British Test Biometrics Systems at U.K. Borders
Airports are at center of seven-year test of security technologies designed to screen visitors.
So far, more than 60,000 travelers have participated in a program that uses biometric data to speed people through immigration lines. The Iris Recognition Immigration System (IRIS) stores the iris pattern of a person’s eye and passport details in a database, which enables that person to pass through immigration electronically without a face-to-face encounter. The U.K. government says the program has facilitated 210,000 border crossings since its debut in March 2006.
At London’s Heathrow Airport, passengers tested the MiSense program, which encompassed a check-in kiosk and a different biometric electronic immigration system named MiSenseplus, says Stephen Challis, head of product development for BAA, which runs the airport. The 18 participants in the MiSense program included technology vendors, consultants, airlines and British government agencies.
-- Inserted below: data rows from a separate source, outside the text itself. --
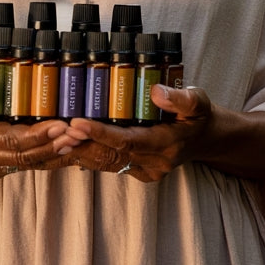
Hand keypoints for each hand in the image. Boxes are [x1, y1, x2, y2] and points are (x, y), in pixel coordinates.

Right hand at [0, 85, 88, 182]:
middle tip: (77, 132)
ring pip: (26, 164)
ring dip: (53, 152)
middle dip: (52, 144)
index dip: (36, 134)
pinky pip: (25, 167)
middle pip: (21, 154)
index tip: (60, 124)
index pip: (8, 138)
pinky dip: (47, 157)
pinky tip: (66, 148)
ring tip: (77, 139)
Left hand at [65, 85, 213, 182]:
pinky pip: (111, 166)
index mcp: (167, 144)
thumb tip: (156, 91)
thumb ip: (180, 98)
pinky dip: (90, 156)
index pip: (128, 141)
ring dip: (82, 152)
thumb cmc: (200, 115)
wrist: (207, 139)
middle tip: (58, 130)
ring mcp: (147, 171)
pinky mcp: (139, 172)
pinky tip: (71, 146)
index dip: (100, 133)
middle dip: (83, 144)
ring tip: (57, 137)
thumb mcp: (198, 101)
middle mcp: (155, 163)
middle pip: (111, 156)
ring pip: (108, 164)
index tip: (77, 122)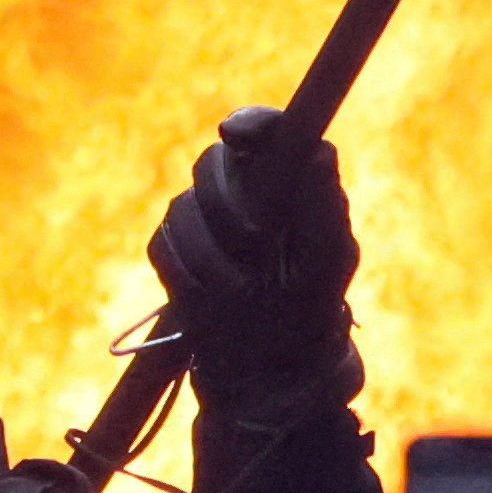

The check-in kiosk used biometric data to verify passengers from check-in through to boarding. The kiosk scanned the number-and-letter code on the passport’s photo page along with the passenger’s fingerprint. Before boarding, the passenger had to pass through a MiSense gate again and pass another fingerprint scan. About 2,000 people used the kiosk during its trial at the Emirates and Cathay Pacific airlines ticket desks.
The immigration part of the program, MiSenseplus, took more biometric data: a retinal scan, 10 fingerprints and a facial scan. About 1,000 people used the system to pass through immigration in London, Dubai and Hong Kong, according to BAA.
The MiSense and MiSenseplus trials ended Jan. 31, while the IRIS project is ongoing. Damon Hunt, press officer for BAA, says both technologies remain under evaluation by the government and he can’t detail future plans, though authorities are pleased so far.
Also ongoing is Project Semaphore, another trial component of e-Borders, which runs through March 2008. The project checks passenger names against government law enforcement databases before they arrive in Britain. So far, 800 people have been arrested as a result of the checks, according to the Home Office.
Eric Woods, government practice director with consultancy Ovum, says most citizens respond positively to plans for stronger borders, even as fierce debates continue in the U.K. and Europe over how that passenger data is handled. The U.K. government has said only that it wants to keep passenger data for a “reasonable” amount of time to trace terrorist movements. Consultancies such as Ovum estimate e-Borders could cost up to $962 million based on the cost of the US-Visit program. The U.K. plans this summer to pick one of two consortia to provide the systems: BT Emblem, which includes Lockheed Martin and Hewlett-Packard; or Trusted Borders, which includes Raytheon, Accenture and Capgemini.